GOAL A: Repeat, word for word, the lines of the listing from the line with "catalogue / barcode: US 2111732" up to and including the line with "collection date: 1919-07-21".

EXTRACT PROVIDED:
James Jimenez’s father, a Mexican immigrant, earned a living with a pick and shovel as a railroad worker in San Bernardino. “If you study,” he told his son, “you won’t end up doing this.”

Jimenez never made it to college, turning down a full scholarship to Stanford University to help support his family in the depths of the Depression. But his unshaken belief in the wisdom of his father’s advice recently led the 86-year-old self-made entrepreneur to help others get a college education.

He deeded his $1.4 million, 546-acre Fillmore ranch to Occidental College in Los Angeles to create an endowed scholarship fund. A portion of the gift is earmarked for students at Fillmore High School and Los Angeles’ Lincoln High School who attend Occidental, where his wife Katherine and two of their daughters went to college.

For the past 10 years, Jimenez has provided scholarships for books and other materials to high school students in Fillmore. Thus far, some 80 students have received stipends of $250 or more per semester.

Now the man whose inventions transformed the Mexican food industry has expanded his giving to benefit Fillmore students when they go on to college, and to offer similar support to students at Lincoln, his own alma mater on the east side of Los Angeles.

“The key to joining the mainstream is education,” said Jimenez, a Temple City resident since 1949. “The more educated people are, the better they can solve problems.”

The second of 12 children, Jimenez started working while he was a student at Sacred Heart School in Lincoln Heights, shining shoes after school and on weekends and picking grapes in the summer.

Elected student body president at Lincoln High School, he continued to work – on milk and newspaper routes in the morning and at a machine shop after school – before graduating with honors in 1933.

But he abandoned his plans of becoming a doctor when it became clear he needed to keep working so that his siblings could stay in school. For the next 15 years, Jimenez worked at a variety of jobs, washing dishes, sanding floors, selling insurance, and working as a bookkeeper and machinist.

“Adversity can be a wonderful thing,” he said. “It forces you to think and to innovate.”

The $50-a-week position Jimenez took in 1948 as a salesman for J.C. Ford, a Los Angeles-based maker of corn grinders and tortilla ovens, began as just another in a series of jobs. But in his first year, the company’s sales soared, thanks in large part to Jimenez’s efforts.

Jimenez not only boosted company sales but put his expertise as a machinist to work on Ford’s double tortilla oven, which was supposed to bake two rows of tortillas simultaneously but was so plagued with problems that the company was ready to drop it. He succeeded in perfecting it, rendering its predecessor, the single oven, obsolete.

RECORDS:
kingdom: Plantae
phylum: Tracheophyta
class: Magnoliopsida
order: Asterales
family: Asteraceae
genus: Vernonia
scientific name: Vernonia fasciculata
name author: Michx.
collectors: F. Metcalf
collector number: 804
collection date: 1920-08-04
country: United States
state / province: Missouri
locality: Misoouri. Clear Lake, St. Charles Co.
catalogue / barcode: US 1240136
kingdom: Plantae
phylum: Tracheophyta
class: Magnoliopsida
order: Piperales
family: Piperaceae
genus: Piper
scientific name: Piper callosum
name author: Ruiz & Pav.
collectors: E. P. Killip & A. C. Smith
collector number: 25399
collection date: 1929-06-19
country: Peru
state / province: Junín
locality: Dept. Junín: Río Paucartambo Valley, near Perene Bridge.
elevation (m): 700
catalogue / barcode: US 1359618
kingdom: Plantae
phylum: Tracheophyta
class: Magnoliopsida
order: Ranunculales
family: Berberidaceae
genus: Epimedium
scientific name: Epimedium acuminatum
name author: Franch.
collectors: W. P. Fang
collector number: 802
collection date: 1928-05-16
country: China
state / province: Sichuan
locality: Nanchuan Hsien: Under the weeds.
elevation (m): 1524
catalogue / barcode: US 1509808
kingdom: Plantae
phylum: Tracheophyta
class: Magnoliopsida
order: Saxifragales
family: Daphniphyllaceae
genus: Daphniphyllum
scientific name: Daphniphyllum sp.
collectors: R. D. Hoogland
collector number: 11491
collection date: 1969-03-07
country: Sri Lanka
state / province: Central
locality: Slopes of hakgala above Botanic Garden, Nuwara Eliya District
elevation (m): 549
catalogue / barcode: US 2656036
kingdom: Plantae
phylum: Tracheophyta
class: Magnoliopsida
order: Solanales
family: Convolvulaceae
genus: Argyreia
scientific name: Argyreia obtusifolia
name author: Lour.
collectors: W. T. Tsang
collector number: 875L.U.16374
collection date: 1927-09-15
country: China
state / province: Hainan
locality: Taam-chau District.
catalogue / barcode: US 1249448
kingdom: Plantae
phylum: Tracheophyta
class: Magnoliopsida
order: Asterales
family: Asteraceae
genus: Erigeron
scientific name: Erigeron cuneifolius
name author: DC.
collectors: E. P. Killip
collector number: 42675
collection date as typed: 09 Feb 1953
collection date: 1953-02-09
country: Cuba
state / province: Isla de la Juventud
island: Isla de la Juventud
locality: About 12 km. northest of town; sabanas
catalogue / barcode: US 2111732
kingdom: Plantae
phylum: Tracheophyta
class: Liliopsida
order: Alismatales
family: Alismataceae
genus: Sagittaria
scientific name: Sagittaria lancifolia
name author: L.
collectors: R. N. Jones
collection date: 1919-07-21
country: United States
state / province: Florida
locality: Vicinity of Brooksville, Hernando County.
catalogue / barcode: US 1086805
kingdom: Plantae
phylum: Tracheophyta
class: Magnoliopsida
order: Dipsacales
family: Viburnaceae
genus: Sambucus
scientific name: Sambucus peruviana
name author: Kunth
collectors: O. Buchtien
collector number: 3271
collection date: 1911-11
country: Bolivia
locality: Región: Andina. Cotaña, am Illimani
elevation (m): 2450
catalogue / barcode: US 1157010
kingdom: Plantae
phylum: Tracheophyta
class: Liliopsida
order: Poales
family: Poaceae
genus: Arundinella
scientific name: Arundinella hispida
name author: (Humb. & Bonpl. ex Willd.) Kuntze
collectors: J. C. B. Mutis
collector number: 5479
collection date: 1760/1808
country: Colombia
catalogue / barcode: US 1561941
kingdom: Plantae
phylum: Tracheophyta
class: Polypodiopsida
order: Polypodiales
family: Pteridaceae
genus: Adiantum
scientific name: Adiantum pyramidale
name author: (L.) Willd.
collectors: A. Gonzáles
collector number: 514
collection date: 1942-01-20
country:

GOAL B: Rewrite the passage about James Jimenez from "The $50-a-week position" up to and including "single oven, obsolete.", putting "sales representative" in place of "salesman".

EXERCISE RESULT A:
catalogue / barcode: US 2111732
kingdom: Plantae
phylum: Tracheophyta
class: Liliopsida
order: Alismatales
family: Alismataceae
genus: Sagittaria
scientific name: Sagittaria lancifolia
name author: L.
collectors: R. N. Jones
collection date: 1919-07-21

EXERCISE RESULT B:
The $50-a-week position Jimenez took in 1948 as a sales representative for J.C. Ford, a Los Angeles-based maker of corn grinders and tortilla ovens, began as just another in a series of jobs. But in his first year, the company’s sales soared, thanks in large part to Jimenez’s efforts.

Jimenez not only boosted company sales but put his expertise as a machinist to work on Ford’s double tortilla oven, which was supposed to bake two rows of tortillas simultaneously but was so plagued with problems that the company was ready to drop it. He succeeded in perfecting it, rendering its predecessor, the single oven, obsolete.